Action 16 : permettre aux demandeurs d’asile de travailler

Pour les demandeurs d’asile, la possibilité doit être donnée de travailler le temps de l’instruction de leur demande. Cette période laisse trop souvent les personnes sans ressource, et casse l’énergie avec laquelle ils arrivent pour s’engager dans une nouvelle vie.

Action 17 : régulariser les personnes coincées dans les labyrinthes administratifs

Certaines personnes se retrouvent depuis de trop nombreuses années bloquées dans les dispositifs d’hébergement du fait de procédures de régularisation sans fin. C’est le cas de nombreuses familles à l’hôtel, mais aussi de personnes isolées ne pouvant accéder à des EHPAD du fait de l’absence de papiers. Pour les personnes non expulsables, seule une régularisation peut permettre la sortie des centres d’hébergement et pour certaines le retour à l’autonomie.

PROFESSIONNALISER L'HOTELLERIE SOCIALE ET REDUIRE SA PLACE

Le plan de réduction des nuitées hôtelières, engagé par le Ministère du Logement en février 2015, a permis quelques avancées en développant des alternatives à l’hôtel et en améliorant la qualité de vie à l’hôtel. Toutefois, il a au mieux freiné la croissance du recours à l’hébergement hôtelier pour les familles.
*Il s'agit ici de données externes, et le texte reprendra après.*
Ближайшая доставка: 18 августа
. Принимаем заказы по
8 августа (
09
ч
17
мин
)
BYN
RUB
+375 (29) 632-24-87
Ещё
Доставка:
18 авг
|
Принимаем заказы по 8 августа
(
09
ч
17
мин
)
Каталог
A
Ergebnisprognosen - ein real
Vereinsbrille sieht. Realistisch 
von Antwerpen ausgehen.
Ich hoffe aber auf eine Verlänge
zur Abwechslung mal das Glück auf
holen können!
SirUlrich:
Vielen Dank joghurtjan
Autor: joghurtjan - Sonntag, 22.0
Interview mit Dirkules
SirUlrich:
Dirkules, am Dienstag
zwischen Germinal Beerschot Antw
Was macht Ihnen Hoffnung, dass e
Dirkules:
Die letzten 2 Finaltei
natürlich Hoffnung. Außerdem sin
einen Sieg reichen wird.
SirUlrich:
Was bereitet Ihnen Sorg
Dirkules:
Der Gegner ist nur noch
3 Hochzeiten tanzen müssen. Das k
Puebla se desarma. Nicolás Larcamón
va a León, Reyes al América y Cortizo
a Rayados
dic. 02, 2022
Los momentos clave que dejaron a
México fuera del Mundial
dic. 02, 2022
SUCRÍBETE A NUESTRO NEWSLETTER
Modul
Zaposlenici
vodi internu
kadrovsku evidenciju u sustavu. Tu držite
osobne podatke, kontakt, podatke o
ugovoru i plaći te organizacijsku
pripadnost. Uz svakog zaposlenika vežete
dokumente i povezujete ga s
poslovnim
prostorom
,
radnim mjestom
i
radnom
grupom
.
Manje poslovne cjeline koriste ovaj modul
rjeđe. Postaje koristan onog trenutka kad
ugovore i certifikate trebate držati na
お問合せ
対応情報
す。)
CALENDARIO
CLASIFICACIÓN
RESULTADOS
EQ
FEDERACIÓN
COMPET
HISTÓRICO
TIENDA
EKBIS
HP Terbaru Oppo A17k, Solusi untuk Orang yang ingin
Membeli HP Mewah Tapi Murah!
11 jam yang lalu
Des mesures courageuses s’imposent pour en finir, ou du moins réduire drastiquement l’hébergement hôtelier dans les 15 années à venir.

Action 18 : créer des alternatives à l’hôtel

Créer massivement des alternatives à l’hôtel dans les trois prochaines années pour organiser une sortie du tiers des familles aujourd’hui hébergées dans des hôtels présentant des conditions de vie inacceptables.

Action 19 : réglementer l’hôtellerie sociale

Réglementer le secteur pour favoriser le développement d’un modèle unique d’hôtellerie sociale adaptée aux familles et contrôlé régulièrement.

Action 20 : faciliter les acquisitions

Assouplir les contraintes réglementaires pour permettre le rachat d’hôtels sociaux par des acteurs du secteur, et leur transformation en une hôtellerie sociale digne adaptée aux familles.